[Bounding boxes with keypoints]
'''
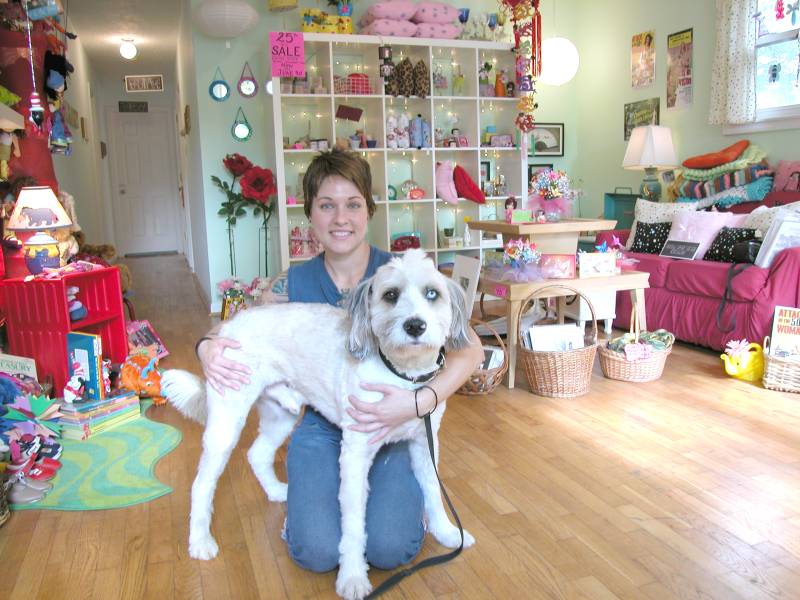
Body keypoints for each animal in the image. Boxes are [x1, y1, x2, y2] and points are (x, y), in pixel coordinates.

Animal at [162, 250, 476, 600]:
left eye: (432, 293)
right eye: (390, 295)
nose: (415, 325)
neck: (403, 377)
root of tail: (226, 327)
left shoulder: (425, 445)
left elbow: (433, 492)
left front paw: (447, 533)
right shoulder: (354, 456)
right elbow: (353, 526)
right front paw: (352, 577)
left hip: (281, 416)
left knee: (257, 454)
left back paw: (276, 491)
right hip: (226, 426)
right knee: (201, 485)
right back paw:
'''
EXERCISE BRIEF: What is needed is an exact retyping of every line from the one containing "left elbow: (433, 492)" through the final line of the entries, and only those lines.

OUTPUT BELOW:
left elbow: (433, 492)
left front paw: (447, 533)
right shoulder: (354, 456)
right elbow: (353, 526)
right front paw: (352, 577)
left hip: (281, 416)
left knee: (257, 454)
left back paw: (276, 491)
right hip: (226, 426)
right knee: (201, 485)
right back paw:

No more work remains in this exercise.